Princípios organizativos e objectivos, delineados na LBSE, para os ensinos básico e

secundário931 podem, através do resgate desta opção didáctica, atingir maior amplitude e

concretização mais plena, respondendo, em acto, à necessidade de formação integral da

pessoa, o mesmo é dizer, à qualificação do ensino. A opacidade da dimensão afectiva,

tantas vezes encoberta e preterida, embora legislada, não se atribui ao esquecimento e/ou

desconhecimento do seu valor, mas sim à dificuldade, à exigência de empenhamento e de

cooperação na sua concretização. Na sociedade hodierna marcada pela debilidade da reli-

gião, invocamos esforço persistente, discernimento interior, amor, serviço e consciência

nas responsabilidades nos planos privado e público, ressonâncias da espiritualidade

inaciana. Com efeito, na tarefa de educare (alimentar/ dar conhecimento) e educere

(conduzir/ levar ao bom aproveitamento/comportamento), exige-se compromisso pessoal e

profissional face às múltiplas dimensões que envolvem a formação da pessoa, duvidando

das formas rápidas, imediatas e indolores de sucesso garantido e contínuo.

Por que razão há tanta dificuldade na implementação escolar de realidades a conhecer

e a aprender tais como a educação cívica e a educação sexual?

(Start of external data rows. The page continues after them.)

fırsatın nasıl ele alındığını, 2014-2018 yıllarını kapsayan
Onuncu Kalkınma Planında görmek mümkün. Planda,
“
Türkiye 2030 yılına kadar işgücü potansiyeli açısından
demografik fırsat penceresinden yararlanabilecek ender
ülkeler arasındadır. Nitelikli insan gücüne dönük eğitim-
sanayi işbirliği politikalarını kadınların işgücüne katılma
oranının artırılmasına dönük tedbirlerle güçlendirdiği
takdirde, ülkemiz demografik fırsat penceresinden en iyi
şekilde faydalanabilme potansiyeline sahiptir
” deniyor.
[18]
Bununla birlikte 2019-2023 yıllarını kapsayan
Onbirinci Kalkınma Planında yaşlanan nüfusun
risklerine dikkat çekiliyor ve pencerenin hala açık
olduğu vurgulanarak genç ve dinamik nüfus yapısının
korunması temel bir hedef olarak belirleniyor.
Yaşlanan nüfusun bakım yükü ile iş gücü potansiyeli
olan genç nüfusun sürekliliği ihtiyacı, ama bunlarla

É premente renovar e reeducar de maneira a “ir ao encontro do espírito do tempo”. Se

hoje a religião não tem o poder doutrinador dos diligentes tempos nomeados, há outras

forças bem poderosas que apelam a um humanismo terra a terra, a um nivelar de costumes,

a novas exigências sociais que requerem o princípio perene de formação integral da

pessoa. Somente uma relação pedagógica, onde se alia exigência e afectividade, pode

combater crises e descrenças. Na escola de hoje, à semelhança do que se passava na

experiência colectiva contada - que se interrogava a si mesma para uma formulação -, o

teatro podia e devia ser encarado como auxílio enérgico e valoroso na formação de

professores, alunos e também daqueles que observam e presenciam todo o testemunho

desse pedaço de vida. Sem dúvida que a acção dramática educa e desperta sentidos, pois,

“ descubre la persona tal cual es, es un juego abierto de espontaneidade donde conocemos al

alumno-a. Ortega, en Estudios sobre el amor dice: ‘Según se es, así se ama. Por esta razón, podemos hallar en el amor el síntoma más decisivo de lo que una persona es”932.

931 Cf. JORGE LEMOS E TEOLINDA SILVEIRA, Autonomia e Gestão das Escolas – legislação anotada … cit., art. 3; 7 e 9, pp. 274, 275, 278,281, 282. 932 JOSÉ MARIA CALLEJAS, El Teatro Educa – Experiências didácticas en filosofia, Madrid, 1988, p. 181.